Exercise details: Give back the entire listing verbatim.

○ ○ ○ ○

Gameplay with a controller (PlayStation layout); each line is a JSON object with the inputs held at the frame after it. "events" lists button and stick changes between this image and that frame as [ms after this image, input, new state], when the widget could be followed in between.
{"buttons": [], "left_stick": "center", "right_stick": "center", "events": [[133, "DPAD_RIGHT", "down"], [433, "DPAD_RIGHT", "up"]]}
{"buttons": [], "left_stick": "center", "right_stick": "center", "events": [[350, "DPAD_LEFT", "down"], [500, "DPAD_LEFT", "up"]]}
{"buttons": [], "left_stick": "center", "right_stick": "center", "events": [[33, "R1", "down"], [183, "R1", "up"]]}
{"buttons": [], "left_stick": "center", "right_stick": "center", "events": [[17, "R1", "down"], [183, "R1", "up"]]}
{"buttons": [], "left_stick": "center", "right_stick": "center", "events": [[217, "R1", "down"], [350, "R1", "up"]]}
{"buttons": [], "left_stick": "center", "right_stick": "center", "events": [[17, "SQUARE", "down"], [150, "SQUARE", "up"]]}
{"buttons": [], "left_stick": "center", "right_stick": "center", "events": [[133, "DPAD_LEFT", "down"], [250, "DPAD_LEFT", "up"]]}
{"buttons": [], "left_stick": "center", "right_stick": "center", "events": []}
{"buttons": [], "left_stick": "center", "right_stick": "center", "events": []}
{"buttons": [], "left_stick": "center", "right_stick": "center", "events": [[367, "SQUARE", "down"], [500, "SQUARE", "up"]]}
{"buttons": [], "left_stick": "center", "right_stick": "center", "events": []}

○ ○ ○ ○

Result for this exercise:
Gameplay with a controller (PlayStation layout); each line is a JSON object with the inputs held at the frame after it. "events" lists button and stick changes between this image and that frame as [ms after this image, input, new state], when the widget could be followed in between.
{"buttons": [], "left_stick": "center", "right_stick": "center", "events": [[133, "DPAD_RIGHT", "down"], [433, "DPAD_RIGHT", "up"]]}
{"buttons": [], "left_stick": "center", "right_stick": "center", "events": [[350, "DPAD_LEFT", "down"], [500, "DPAD_LEFT", "up"]]}
{"buttons": [], "left_stick": "center", "right_stick": "center", "events": [[33, "R1", "down"], [183, "R1", "up"]]}
{"buttons": [], "left_stick": "center", "right_stick": "center", "events": [[17, "R1", "down"], [183, "R1", "up"]]}
{"buttons": [], "left_stick": "center", "right_stick": "center", "events": [[217, "R1", "down"], [350, "R1", "up"]]}
{"buttons": [], "left_stick": "center", "right_stick": "center", "events": [[17, "SQUARE", "down"], [150, "SQUARE", "up"]]}
{"buttons": [], "left_stick": "center", "right_stick": "center", "events": [[133, "DPAD_LEFT", "down"], [250, "DPAD_LEFT", "up"]]}
{"buttons": [], "left_stick": "center", "right_stick": "center", "events": []}
{"buttons": [], "left_stick": "center", "right_stick": "center", "events": []}
{"buttons": [], "left_stick": "center", "right_stick": "center", "events": [[367, "SQUARE", "down"], [500, "SQUARE", "up"]]}
{"buttons": [], "left_stick": "center", "right_stick": "center", "events": []}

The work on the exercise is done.